§ **AIM OF THE EXERCISE**
Set the images aside and retype the whole listing exactly.

§ **DATA FOR THE TASK**
____________

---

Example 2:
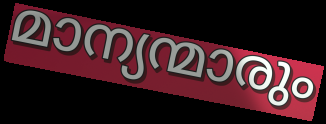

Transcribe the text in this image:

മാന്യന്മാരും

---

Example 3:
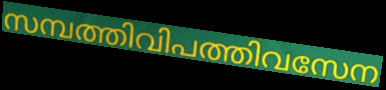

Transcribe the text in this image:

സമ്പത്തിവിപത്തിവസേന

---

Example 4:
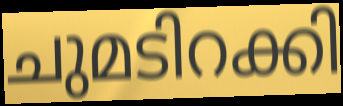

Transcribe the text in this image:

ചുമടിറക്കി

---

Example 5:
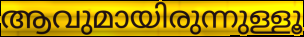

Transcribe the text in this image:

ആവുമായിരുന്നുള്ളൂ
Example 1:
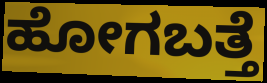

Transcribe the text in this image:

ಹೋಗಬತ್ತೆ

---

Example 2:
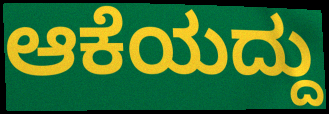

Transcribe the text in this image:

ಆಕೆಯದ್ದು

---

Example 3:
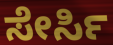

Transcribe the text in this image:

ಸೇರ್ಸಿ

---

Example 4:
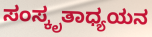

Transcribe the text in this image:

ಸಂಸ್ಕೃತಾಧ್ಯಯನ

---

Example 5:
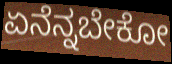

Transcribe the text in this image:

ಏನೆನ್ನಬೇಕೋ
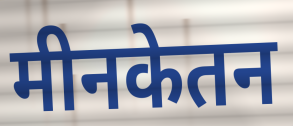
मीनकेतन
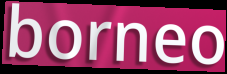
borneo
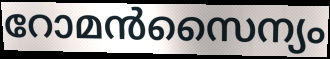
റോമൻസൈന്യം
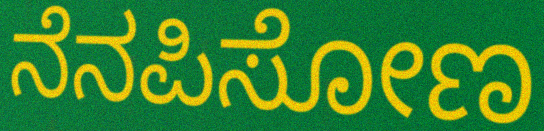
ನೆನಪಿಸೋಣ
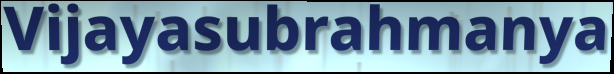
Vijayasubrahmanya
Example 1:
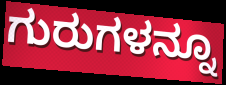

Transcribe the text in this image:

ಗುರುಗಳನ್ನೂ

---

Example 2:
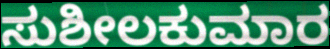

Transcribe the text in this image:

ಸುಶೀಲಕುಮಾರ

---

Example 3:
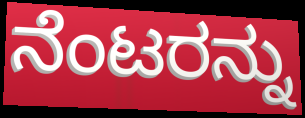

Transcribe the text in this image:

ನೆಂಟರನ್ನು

____________

§ **PROBLEM SOLUTION**
---

Example 2:

Transcribe the text in this image:

മാന്യന്മാരും

---

Example 3:

Transcribe the text in this image:

സമ്പത്തിവിപത്തിവസേന

---

Example 4:

Transcribe the text in this image:

ചുമടിറക്കി

---

Example 5:

Transcribe the text in this image:

ആവുമായിരുന്നുള്ളൂ
Example 1:

Transcribe the text in this image:

ಹೋಗಬತ್ತೆ

---

Example 2:

Transcribe the text in this image:

ಆಕೆಯದ್ದು

---

Example 3:

Transcribe the text in this image:

ಸೇರ್ಸಿ

---

Example 4:

Transcribe the text in this image:

ಸಂಸ್ಕೃತಾಧ್ಯಯನ

---

Example 5:

Transcribe the text in this image:

ಏನೆನ್ನಬೇಕೋ
मीनकेतन
borneo
റോമൻസൈന്യം
ನೆನಪಿಸೋಣ
Vijayasubrahmanya
Example 1:

Transcribe the text in this image:

ಗುರುಗಳನ್ನೂ

---

Example 2:

Transcribe the text in this image:

ಸುಶೀಲಕುಮಾರ

---

Example 3:

Transcribe the text in this image:

ನೆಂಟರನ್ನು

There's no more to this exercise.